##Introduction Repository for DPUs (Data processing units) for UnifiedViews ETL tool (https://github.com/UnifiedViews/Core).
##For Users
###DPU List
####Domain specific Prepared for 1.3.0
Name | Type | Location | Description |
---|---|---|---|
e-sukl | Extractor | dpu-domain-specific/e-sukl | |
e-isvav | Extractor | dpu-domain-specific/e-isvav |
#####General
Name | Type | Location | Description |
---|---|---|---|
t-tabular | Transformer | dpu/t-tabular | |
l-solr | Loader | dpu/l-solr | |
t-rdfStatementParser | Transformer | dpu/t-rdfStatementParser |
This manual assumes that you have already downloaded and installed libraries from https://github.com/UnifiedViews.
- download this repository
- execute tools/init.sh
- create new DPU form maven archeotype dpu-template-advanced
- if the target instance does not contain libs as osgi-bundles you must update dependency scope from provided to compile
##For developers (Please READ before contributing) Purpose of specific directories.
###Libs The Libs directory contains useful project that can be used by DPUs:
- boost-dpu
- service-external - provides classes for manipulation with external services (query http sparql).
- service-serializaiton-xml - provides service for xml serialization
- utils-dataunit
- utils-dataunit-rdf - wrap for RDFDataUnit, that makes work with rdf easier
- utils-test - load/store methods for RDFDataUnit.
###Dependencies Contains DPU's dependencies (jar libraries - osgi bundles).

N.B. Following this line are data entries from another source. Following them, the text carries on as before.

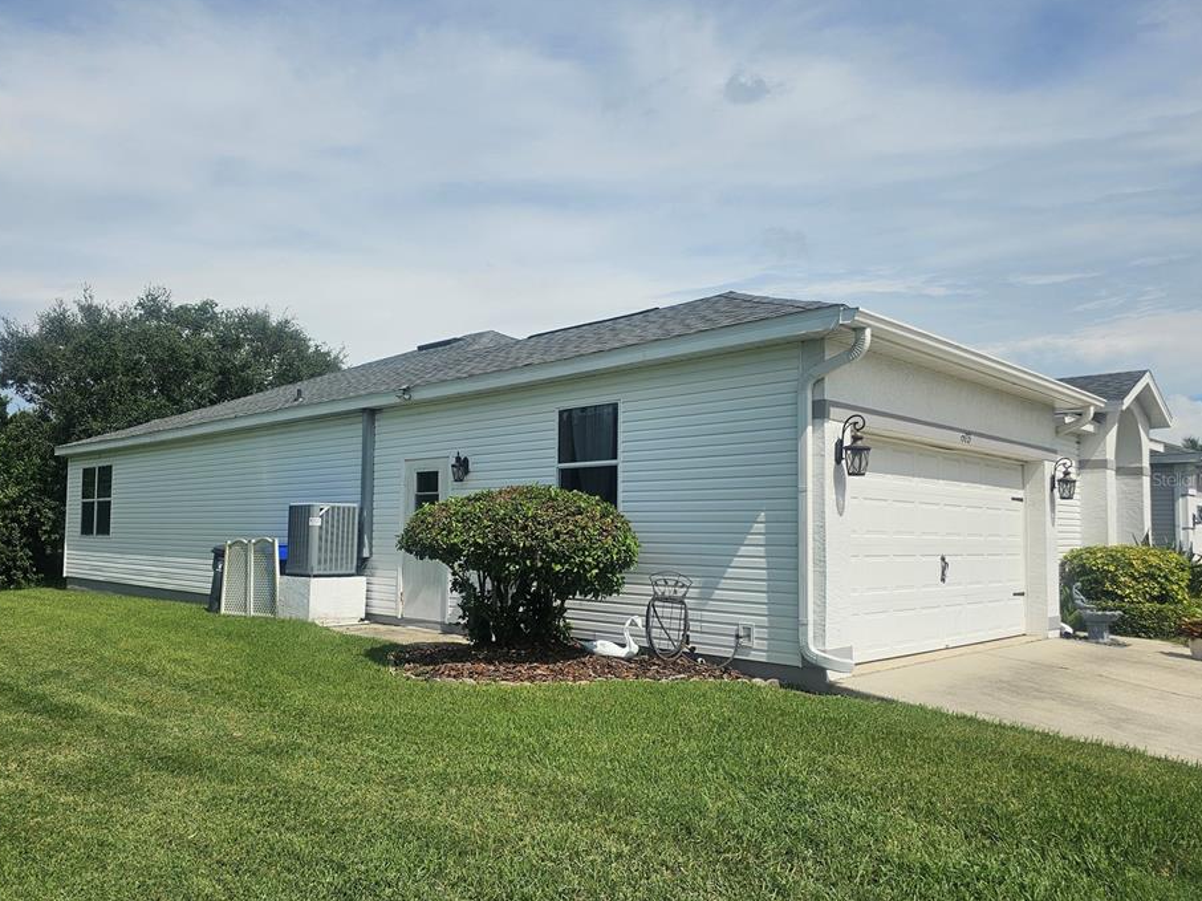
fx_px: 903
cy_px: 479
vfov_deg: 53.0
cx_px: 553
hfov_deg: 67.2
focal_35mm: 26
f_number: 1.7
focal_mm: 6.3
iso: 10
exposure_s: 1/2099
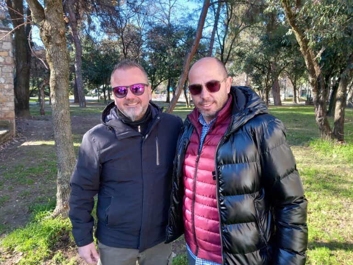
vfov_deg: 51.4
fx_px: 275
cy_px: 132
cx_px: 176
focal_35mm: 27
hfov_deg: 65.3
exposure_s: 1/100
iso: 40
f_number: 1.8
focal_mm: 4
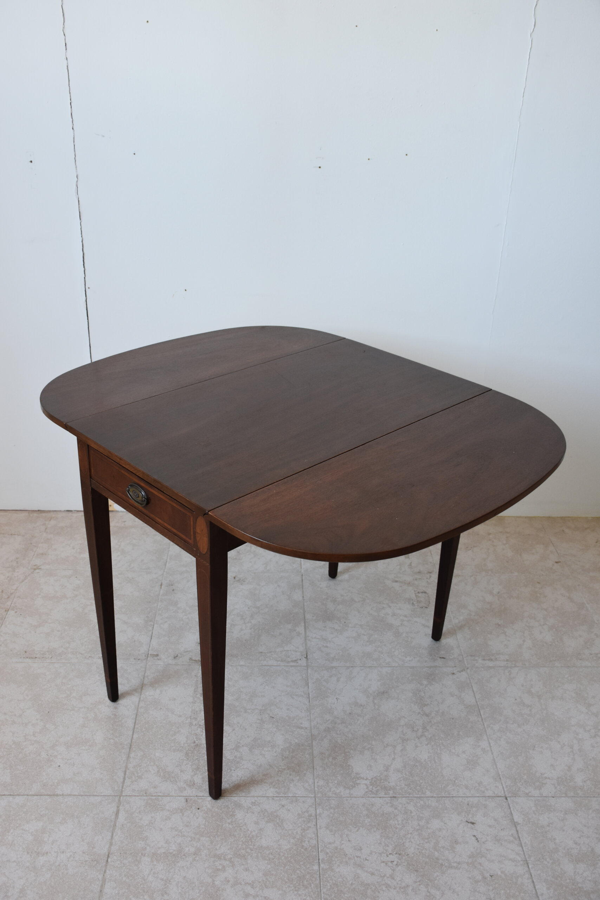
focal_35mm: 33
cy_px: 450
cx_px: 300
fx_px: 825
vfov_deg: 57.2
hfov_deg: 40.0
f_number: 4.5
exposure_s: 1/80
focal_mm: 22
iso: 800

If DPU needs some osgi-library then the library should be located here and there should be lib/libs.txt file (line oriented) that contains list of required dependencies in the DPU folder, e.g., as here: https://github.com/mff-uk/DPUs/tree/master/dpu/loader-scp.

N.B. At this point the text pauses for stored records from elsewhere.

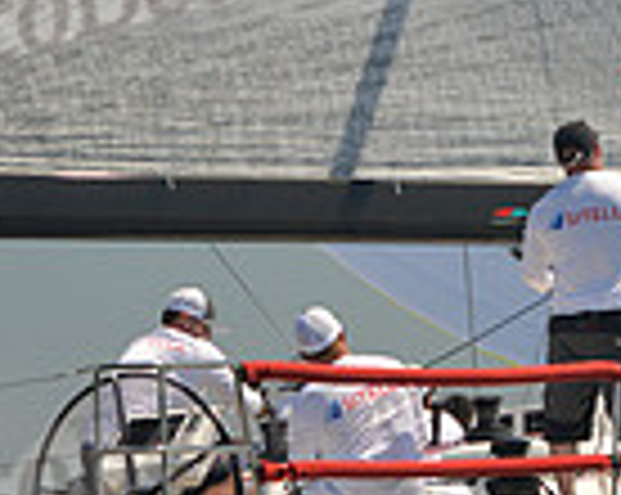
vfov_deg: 5.6
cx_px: 657
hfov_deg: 7.0
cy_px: 169
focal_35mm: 276
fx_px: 5065
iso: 200
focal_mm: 70
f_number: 6.3
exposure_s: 1/800
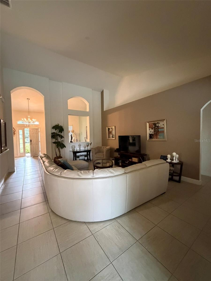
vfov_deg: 102.1
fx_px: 114
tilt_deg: -1.8
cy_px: 140
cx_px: 106
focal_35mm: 14
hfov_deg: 85.7
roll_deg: +0.6
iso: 1250
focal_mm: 2.22
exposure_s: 1/60
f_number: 2.2
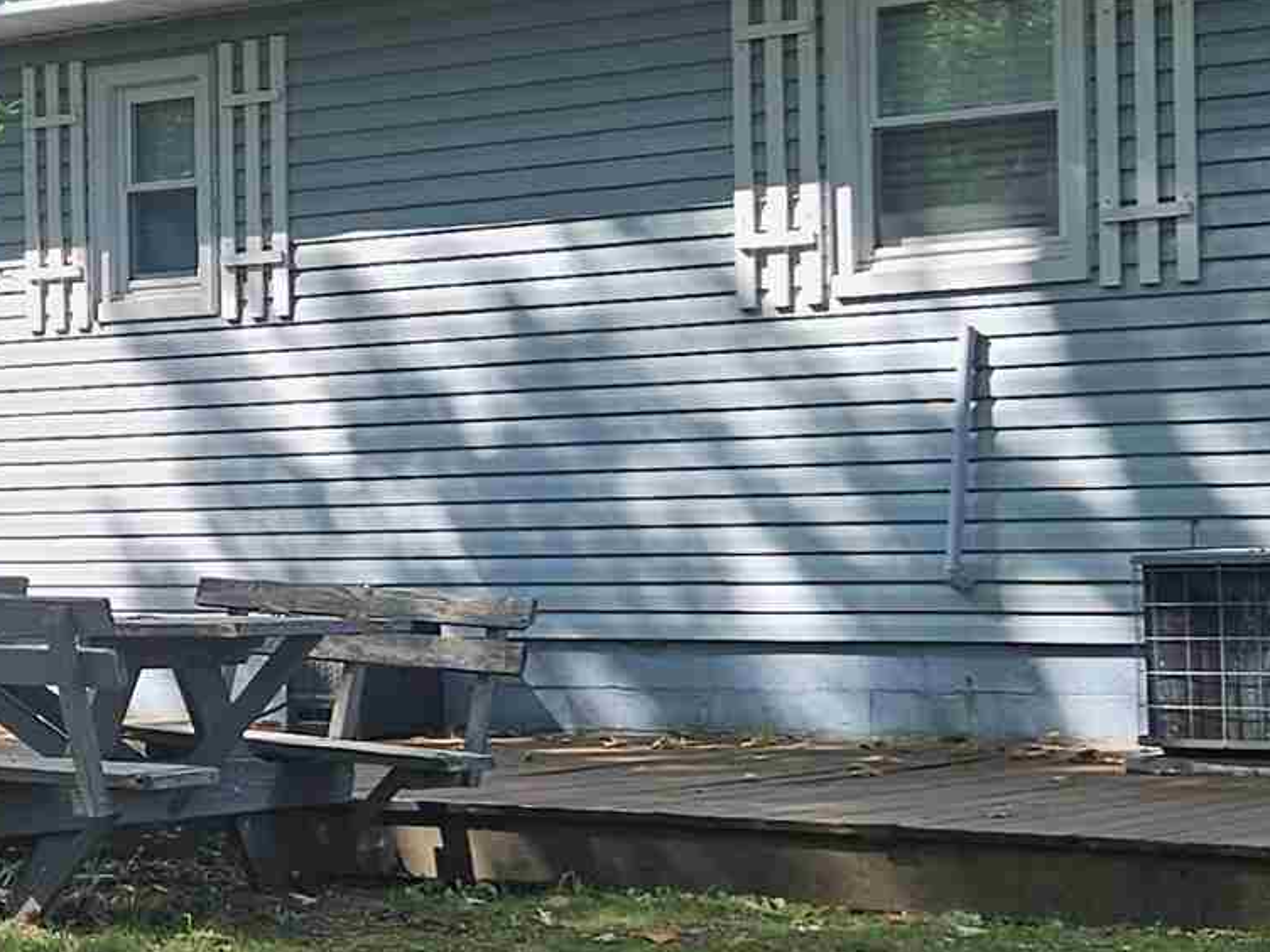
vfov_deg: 15.7
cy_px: 479
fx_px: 3449
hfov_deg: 20.5
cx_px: 194
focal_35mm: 94
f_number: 1.8
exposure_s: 1/424
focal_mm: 5.4
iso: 25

###New DPUs There are three directories, where the DPUs are stored:
- dpu-deprecated - this DPUs should not be used and should be replaced by other DPUs as they are no longer maintained.
- dpu-domain-specific - domain specific DPUs, mostly extractors.
- dpu - general DPUs. If DPU is located here then is should have potential to be used in multiple pipelines across different domains.